Remittance inflows, which had amounted to Rs. 1.14 billion during FY 2006/07, rose by 28.1 percent to Rs. 82.42 billion during the first eight months of FY 2007/08 over the similar period in the previous year. The balance of payments witnessed a surplus of Rs. 13.27 billion during the first eight months of FY 2007/08 in comparison to the surplus of Rs. 5.90 billion during FY 2006/07. Consequently, total foreign exchange reserve increased by 10.2 percent, from Rs. 165.13 billion in mid-July 2007 to Rs. 181.98 billion in mid-March 2008 ($ 2.82 billion). At the prevailing imports trend, this reserve level would be sufficient to finance merchandise imports for 11.3 months and merchandise and services imports for 8.9 months
The number of tourists during the calendar year 2007 increased by 33.5 percent to 526,000. During the calendar year 2006, the number of tourists had increased by 4.9 percent to 393,950. Travel receipts during FY 2006/07 had amounted to Rs. 10.12 billion. Such receipts during the first eight months of the current fiscal year as compared to the corresponding period in the previous year increased by 7.6 percent to Rs. 10.89 billion. On the road transport sector, the total network of the blacktopped, graveled and fair-weather roads till mid-March 2008 reached 17,982 km. The length of the roads till mid-March 2007 was 17.782 km.

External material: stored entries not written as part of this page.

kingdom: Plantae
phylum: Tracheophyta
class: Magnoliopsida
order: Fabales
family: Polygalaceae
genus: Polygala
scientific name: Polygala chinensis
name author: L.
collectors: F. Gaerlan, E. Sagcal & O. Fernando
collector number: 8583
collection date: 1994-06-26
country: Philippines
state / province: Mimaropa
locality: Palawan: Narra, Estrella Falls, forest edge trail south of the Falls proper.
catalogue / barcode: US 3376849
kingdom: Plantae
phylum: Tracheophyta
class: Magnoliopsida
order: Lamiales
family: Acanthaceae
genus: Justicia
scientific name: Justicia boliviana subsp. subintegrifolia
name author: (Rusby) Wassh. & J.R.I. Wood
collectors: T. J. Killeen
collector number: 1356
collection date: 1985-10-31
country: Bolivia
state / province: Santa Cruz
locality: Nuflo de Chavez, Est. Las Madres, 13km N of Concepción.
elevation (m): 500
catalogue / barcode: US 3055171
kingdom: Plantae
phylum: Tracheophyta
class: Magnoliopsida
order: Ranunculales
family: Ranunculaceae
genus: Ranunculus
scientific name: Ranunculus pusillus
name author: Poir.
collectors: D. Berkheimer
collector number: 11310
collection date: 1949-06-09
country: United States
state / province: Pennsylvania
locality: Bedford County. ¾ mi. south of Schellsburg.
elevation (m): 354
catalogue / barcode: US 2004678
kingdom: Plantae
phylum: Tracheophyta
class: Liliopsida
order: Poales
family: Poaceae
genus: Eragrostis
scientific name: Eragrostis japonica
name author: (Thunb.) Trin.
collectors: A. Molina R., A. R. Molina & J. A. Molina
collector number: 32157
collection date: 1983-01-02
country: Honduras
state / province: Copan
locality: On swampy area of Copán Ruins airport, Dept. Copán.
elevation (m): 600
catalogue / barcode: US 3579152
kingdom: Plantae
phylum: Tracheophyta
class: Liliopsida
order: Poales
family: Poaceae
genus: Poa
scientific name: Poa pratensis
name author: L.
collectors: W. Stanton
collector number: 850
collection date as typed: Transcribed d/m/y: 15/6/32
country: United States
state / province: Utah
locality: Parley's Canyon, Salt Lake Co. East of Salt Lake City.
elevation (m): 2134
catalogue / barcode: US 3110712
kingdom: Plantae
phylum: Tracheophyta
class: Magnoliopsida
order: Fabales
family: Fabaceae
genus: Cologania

The number of hospitals increased from 87 in mid-March 2007 to 94 in mid-March 2008. Among the skilled personnel in the health sector, the number of doctor increased from 1,361 in mid-March 2007 to 1,457 in mid-March 2008.
The number of primary, lower secondary and secondary schools in the government and the private sectors during the academic session 2007/08 reached 44,853. During this session, the number of students was 6,533,410 and that of the teachers was 165,423. OF the total number of the schools, the share components of the primary lower secondary and secondary schools were 65.2 percent, 21.7 percent and 13.1 percent respectively. Of that total number of students, the share components of the primary lower secondary and secondary students were 67.6 percent, 22.1 percent and 10.3 percent respectively. Of the total number of the teachers, the share components of the primary lower secondary and secondary teachers were 70.6 percent, 16.9 percent and 12.5 percent respectively. Among the 165,423 teachers, 64.5 percent are trained, with the respective percentages of the trained teachers in the primary, lower secondary and secondary levels remaining at 66.4 percent, 52.3 percent and 70.0 percent.